Multi-agent tool use Agent coordination
ConAgents decomposes complex tool-use tasks into three specialized agents (Grounding, Execution, Review) that cooperate via iterative feedback loops, enabling self-correction and better performance than single-agent pipelines.
Core Problem
Existing single-agent tool-use methods follow rigid pipelines that lack flexibility to correct errors mid-execution and struggle to master diverse sub-skills (planning vs. coding) simultaneously.
Why it matters:
  • Rigid pipelines (Plan → Act) often fail propagate errors forward without correction, leading to cascading failures in multi-step tasks
  • Forcing one LLM to handle planning, coding, and reflection simultaneously overloads its context and capabilities, causing performance degradation on complex tasks
  • Open-source models struggle more with monolithic agent roles compared to stronger closed-source models like GPT-4
Concrete Example: If a tool execution fails due to a wrong argument (e.g., searching for a movie with the wrong date format), a standard ReAct agent might just retry blindly or crash. In ConAgents, the Review Agent spots the error in the execution code, explains the format mismatch to the Execution Agent, which then corrects the code dynamically.
Key Novelty
ConAgents: Cooperative and Interactive Agents Framework
  • Decomposes the tool-use process into three distinct roles: Grounding (planning), Execution (writing code/calling tools), and Review (critiquing and correcting)

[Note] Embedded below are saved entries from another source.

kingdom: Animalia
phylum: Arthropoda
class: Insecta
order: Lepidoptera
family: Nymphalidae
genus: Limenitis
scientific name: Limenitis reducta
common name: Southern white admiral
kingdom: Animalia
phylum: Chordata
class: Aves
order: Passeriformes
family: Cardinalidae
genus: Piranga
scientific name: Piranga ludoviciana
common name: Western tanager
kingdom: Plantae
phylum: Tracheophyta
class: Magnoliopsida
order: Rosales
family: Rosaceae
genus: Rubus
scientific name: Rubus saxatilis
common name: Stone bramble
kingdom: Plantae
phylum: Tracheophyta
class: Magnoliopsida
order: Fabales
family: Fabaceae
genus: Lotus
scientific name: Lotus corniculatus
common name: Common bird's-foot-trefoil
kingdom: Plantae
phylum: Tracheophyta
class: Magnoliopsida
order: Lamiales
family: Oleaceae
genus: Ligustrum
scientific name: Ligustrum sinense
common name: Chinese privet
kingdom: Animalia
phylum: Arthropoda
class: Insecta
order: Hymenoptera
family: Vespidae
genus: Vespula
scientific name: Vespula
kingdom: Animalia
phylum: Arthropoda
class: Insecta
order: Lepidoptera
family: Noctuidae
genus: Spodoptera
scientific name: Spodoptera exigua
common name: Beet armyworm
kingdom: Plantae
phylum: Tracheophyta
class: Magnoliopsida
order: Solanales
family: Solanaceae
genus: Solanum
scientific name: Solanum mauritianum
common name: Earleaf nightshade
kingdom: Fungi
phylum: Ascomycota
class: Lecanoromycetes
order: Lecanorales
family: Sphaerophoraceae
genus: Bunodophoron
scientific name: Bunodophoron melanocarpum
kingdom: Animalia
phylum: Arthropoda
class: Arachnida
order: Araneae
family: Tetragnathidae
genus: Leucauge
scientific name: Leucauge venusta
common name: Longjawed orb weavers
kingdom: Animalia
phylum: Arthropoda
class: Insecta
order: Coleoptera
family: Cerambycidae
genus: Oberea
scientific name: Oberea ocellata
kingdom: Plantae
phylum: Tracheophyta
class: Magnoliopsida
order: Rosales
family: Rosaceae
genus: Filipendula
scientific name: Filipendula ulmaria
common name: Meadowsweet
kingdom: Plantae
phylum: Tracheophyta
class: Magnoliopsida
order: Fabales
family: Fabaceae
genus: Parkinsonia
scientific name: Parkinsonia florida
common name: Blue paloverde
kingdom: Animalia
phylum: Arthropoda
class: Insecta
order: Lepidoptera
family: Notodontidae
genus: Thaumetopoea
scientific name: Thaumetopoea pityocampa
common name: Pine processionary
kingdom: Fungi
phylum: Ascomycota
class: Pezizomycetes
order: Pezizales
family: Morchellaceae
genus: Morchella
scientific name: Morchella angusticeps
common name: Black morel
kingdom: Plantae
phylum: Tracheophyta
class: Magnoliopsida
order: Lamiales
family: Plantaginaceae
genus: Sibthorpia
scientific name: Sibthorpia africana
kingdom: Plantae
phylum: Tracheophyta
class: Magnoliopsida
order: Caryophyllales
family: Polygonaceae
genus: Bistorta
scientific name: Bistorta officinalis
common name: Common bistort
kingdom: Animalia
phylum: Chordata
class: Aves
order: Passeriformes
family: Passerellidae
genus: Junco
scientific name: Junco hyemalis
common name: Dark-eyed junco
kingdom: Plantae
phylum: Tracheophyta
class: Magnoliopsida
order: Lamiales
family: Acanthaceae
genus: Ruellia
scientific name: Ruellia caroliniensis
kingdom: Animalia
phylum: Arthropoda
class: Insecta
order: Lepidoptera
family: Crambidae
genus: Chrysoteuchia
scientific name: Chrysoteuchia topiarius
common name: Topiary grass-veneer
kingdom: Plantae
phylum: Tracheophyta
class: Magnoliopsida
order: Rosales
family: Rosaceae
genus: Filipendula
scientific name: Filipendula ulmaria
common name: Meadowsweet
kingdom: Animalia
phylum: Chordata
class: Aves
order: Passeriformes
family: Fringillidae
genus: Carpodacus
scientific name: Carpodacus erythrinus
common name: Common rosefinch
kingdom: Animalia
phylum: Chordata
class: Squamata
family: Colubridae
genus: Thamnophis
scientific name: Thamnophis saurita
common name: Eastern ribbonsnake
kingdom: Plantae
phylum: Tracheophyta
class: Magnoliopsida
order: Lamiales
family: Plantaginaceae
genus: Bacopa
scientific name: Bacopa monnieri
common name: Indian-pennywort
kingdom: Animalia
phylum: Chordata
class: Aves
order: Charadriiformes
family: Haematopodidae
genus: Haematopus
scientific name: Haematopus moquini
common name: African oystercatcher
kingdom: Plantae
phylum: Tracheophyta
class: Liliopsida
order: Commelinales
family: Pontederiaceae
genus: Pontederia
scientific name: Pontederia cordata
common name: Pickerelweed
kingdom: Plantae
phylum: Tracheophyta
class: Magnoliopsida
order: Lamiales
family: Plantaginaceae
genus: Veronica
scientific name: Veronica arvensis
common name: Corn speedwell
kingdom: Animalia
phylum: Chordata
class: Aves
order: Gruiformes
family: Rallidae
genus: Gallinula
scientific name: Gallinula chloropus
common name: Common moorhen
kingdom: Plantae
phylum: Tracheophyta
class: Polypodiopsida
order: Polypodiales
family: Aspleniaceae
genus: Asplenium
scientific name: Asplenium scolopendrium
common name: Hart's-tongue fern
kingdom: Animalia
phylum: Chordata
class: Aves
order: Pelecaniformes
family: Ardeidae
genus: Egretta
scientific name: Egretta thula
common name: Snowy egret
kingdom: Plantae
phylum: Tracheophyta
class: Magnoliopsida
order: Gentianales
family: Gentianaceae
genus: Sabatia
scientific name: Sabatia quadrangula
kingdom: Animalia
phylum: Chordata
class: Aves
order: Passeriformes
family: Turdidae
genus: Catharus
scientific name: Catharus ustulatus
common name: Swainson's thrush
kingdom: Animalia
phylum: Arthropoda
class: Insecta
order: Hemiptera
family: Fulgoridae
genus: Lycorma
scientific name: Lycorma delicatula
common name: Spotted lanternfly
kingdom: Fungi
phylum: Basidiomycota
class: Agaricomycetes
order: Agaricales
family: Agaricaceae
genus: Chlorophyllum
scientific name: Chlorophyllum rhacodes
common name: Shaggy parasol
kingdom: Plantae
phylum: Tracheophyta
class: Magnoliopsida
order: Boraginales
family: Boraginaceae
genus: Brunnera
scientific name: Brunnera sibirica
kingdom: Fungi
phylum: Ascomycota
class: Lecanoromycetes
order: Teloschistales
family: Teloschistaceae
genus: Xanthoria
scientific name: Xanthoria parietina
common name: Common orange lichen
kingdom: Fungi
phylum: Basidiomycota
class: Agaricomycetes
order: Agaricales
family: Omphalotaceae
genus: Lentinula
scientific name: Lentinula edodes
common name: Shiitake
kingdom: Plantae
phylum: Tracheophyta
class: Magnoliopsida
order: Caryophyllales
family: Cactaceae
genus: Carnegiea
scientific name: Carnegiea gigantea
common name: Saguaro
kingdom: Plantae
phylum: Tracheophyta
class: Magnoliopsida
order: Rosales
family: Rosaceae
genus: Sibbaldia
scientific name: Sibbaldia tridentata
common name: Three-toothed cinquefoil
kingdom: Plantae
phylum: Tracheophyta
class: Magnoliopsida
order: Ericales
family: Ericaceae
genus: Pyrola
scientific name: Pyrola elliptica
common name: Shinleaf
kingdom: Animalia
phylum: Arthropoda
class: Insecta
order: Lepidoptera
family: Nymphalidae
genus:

  • Introduces two communication protocols: 'Automatic' (always review every step) and 'Adaptive' (review only when errors occur), allowing dynamic self-correction
  • Uses 'Specialized Action Distillation' (SPAN) to train smaller open-source models on these specific roles using clustered, high-quality trajectories from GPT-4
Architecture
Architecture Figure Figure 2
The ConAgents framework showing the interaction between Grounding, Execution, and Review agents under two protocols.
Evaluation Highlights
  • Outperforms state-of-the-art baselines (e.g., DFSDT, ReAct) by up to +14% Success Rate on ToolBench and RestBench
  • Specialized Action Distillation (SPAN) enables Llama-2-7B to achieve strong performance with only 500 training examples per agent
  • Ablation studies show the Review Agent significantly boosts performance (+6% success rate) by catching errors before they propagate
Breakthrough Assessment
7/10
Strong empirical results and a logical decomposition of agent roles. The distillation strategy for open-source models is practical. While multi-agent reflection is becoming common, the specific protocols and distillation method offer solid contributions.